> [Requirement 1]
Reproduce word for word the part of the passage on the sacraments starting at "De Sacramentis" and ending at "verum etiam confirmat.".
> [Requirement 2]
Name the five rites that the passage on the sacraments says are commonly called sacraments but are not to be counted as sacraments of the Gospel.
> [Requirement 3]
Extend the passage on the sacraments beyond its final sentence.

══ Exercise passage ══

The Sacraments were not ordained of Christ to be gazed upon or to be carried about, but that we should duly use them. And in such only as worthily receive the same, have they a wholesome effect or operation: but they that receive them unworthily, purchase to themselves damnation, as S. Paul saith.

De Sacramentis

Sacramenta a Christo instituta non tantum sunt notae professionis Christianorum, sed certa quaedam potius testimonia et efficacia signa gratiae atque bonae in nos voluntatis Dei, per quae invisibiliter ipse in nobis operatur, nostramque fidem in se, non solum excitat verum etiam confirmat.
Duo a Christo Domino nostro in Evangelio instituta sunt Sacramenta, scilicet, Baptismus et Coena Domini.
Quinque illa vulgo nominata Sacramenta, scilicet, Confirmatio, Poenitentia, Ordo, Matrimonium, et Extrema Unctio, pro Sacramentis Evangelicis habenda non sunt, ut quae partim a prava Apostolorum imitatione profluxerunt, partim vitae status sunt in Scripturis quidem probati, sed Sacramentorum eandem cum Baptismo et Coena Domini rationem non habentes, ut quae signum aliquod visibile seu ceremoniam a Deo institutam non habeant.

═══
══ Supplied data ══

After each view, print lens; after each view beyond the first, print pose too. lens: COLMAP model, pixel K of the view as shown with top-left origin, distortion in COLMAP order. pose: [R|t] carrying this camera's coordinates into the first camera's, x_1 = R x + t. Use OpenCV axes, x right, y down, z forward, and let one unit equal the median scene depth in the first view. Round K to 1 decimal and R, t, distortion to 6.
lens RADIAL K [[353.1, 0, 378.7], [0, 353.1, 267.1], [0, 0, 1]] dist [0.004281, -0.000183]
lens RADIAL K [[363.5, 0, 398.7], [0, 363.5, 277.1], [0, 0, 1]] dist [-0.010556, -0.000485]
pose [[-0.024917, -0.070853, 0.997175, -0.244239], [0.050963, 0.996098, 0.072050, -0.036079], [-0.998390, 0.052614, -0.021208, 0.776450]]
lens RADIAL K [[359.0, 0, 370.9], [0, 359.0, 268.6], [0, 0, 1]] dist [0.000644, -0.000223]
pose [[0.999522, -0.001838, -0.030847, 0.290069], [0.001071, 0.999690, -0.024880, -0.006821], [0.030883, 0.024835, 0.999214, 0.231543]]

═══
══ Supplied data ══

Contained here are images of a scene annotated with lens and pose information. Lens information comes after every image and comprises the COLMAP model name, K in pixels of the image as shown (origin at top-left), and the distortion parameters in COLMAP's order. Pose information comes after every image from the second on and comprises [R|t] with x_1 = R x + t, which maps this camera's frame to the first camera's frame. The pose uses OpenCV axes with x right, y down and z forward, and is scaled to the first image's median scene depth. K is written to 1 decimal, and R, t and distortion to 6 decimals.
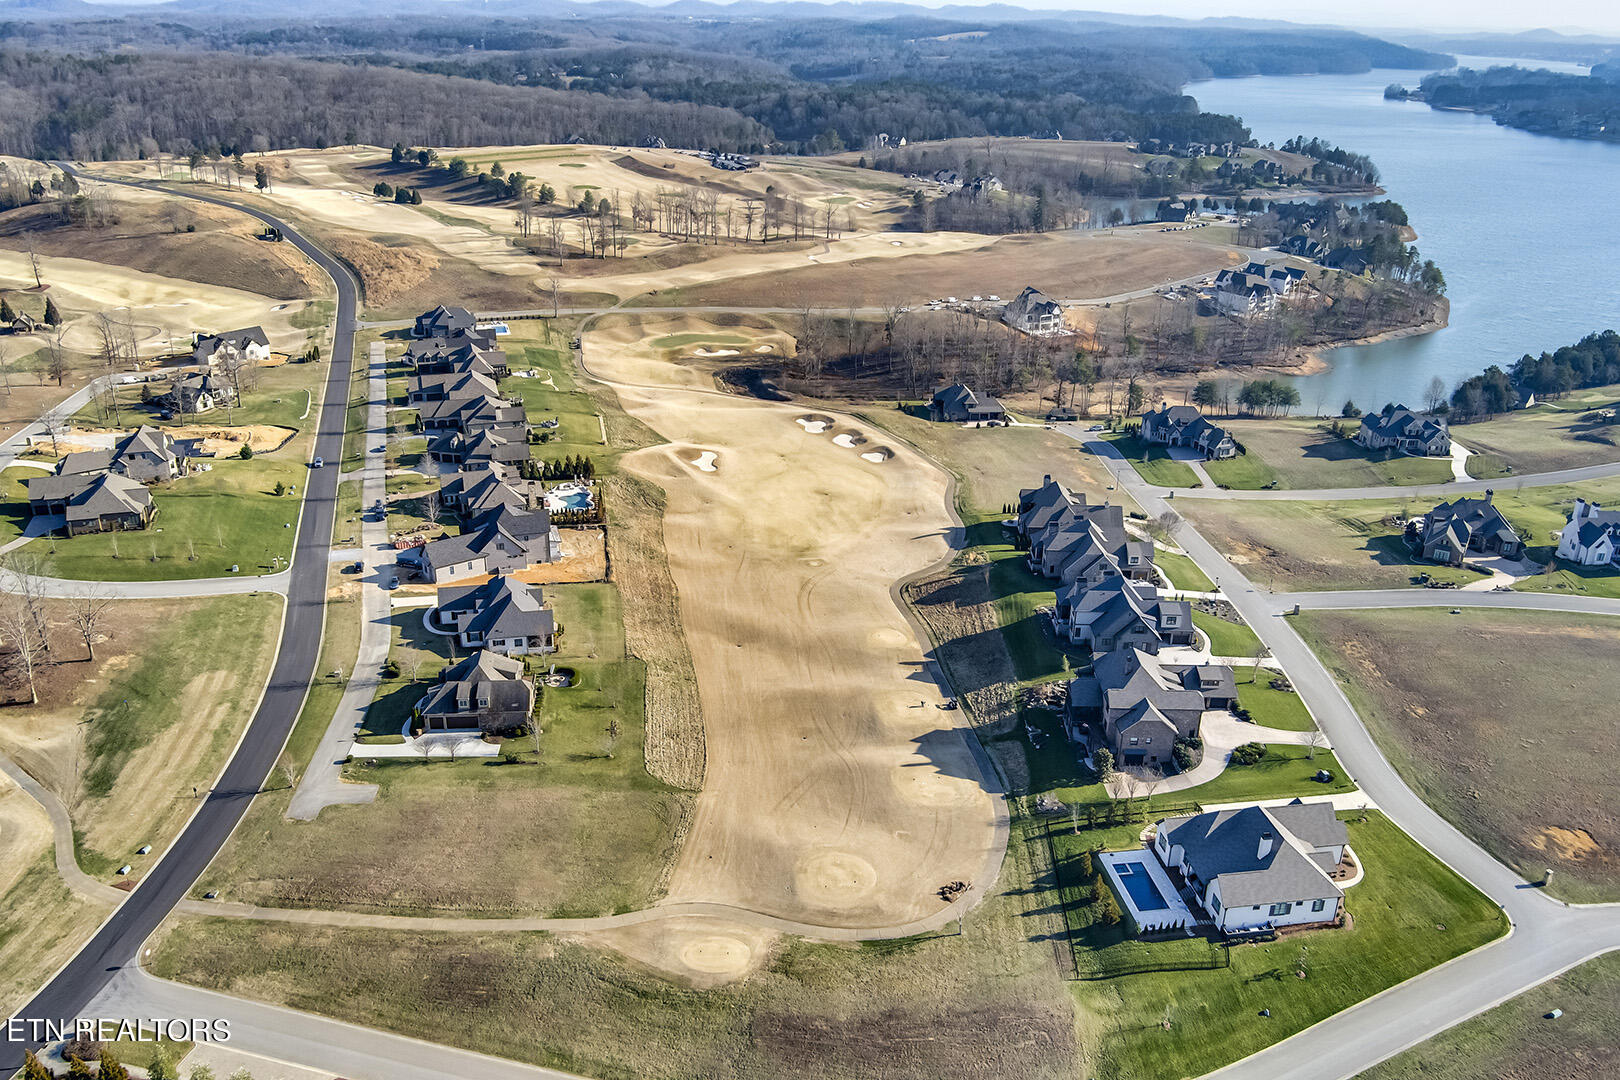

═══

> [Written reply 1]
De Sacramentis

Sacramenta a Christo instituta non tantum sunt notae professionis Christianorum, sed certa quaedam potius testimonia et efficacia signa gratiae atque bonae in nos voluntatis Dei, per quae invisibiliter ipse in nobis operatur, nostramque fidem in se, non solum excitat verum etiam confirmat.

> [Written reply 2]
Confirmatio, Poenitentia, Ordo, Matrimonium, and Extrema Unctio.

> [Written reply 3]
Sacramenta non in hoc instituta sunt a Christo ut spectarentur aut circumferrentur sed ut rite illis uteremur. Et in his duntaxat qui digne percipiunt, salutarem habent effectum: qui vero indigne perci piunt, damnationem, ut inquit Paulus, sibi ipsis acquirunt.
  

Fr. Robert Hart

The subject of Article XXV is not the number of sacraments. Let us be clear that the very use of the word “sacraments” is not because the word, with a definition, is even in the Bible. In the Eastern Orthodox Church the word is never used, because they do not confuse Latin with genuine biblical languages. Their use of the word “mystery” (μυστήριον) is biblical. But, even so, there is no list in the Bible of seven mysteries or sacraments that are spelled out in association with either word. The closest we might get is to marriage as “the μυστήριον of Christ and his Church (Eph. 5:32),” somehow by grace lived out as an outward sign among believers who have entered into the state of life we call matrimony.
            How did we come to have the word “sacrament” in our theological vocabulary then? Like the word “Trinity” it is of ecclesiastical origin, not Divine origin; that is, neither word came to us directly by revelation. But, just as the word “Trinity” points to a doctrine that has been revealed by Jesus Christ and given to the Church through His Apostles, and that is set forth quite definitely in the Bible, the word “sacrament" is based on study and very sound exegesis, drawn out of what is revealed and taught in the Bible.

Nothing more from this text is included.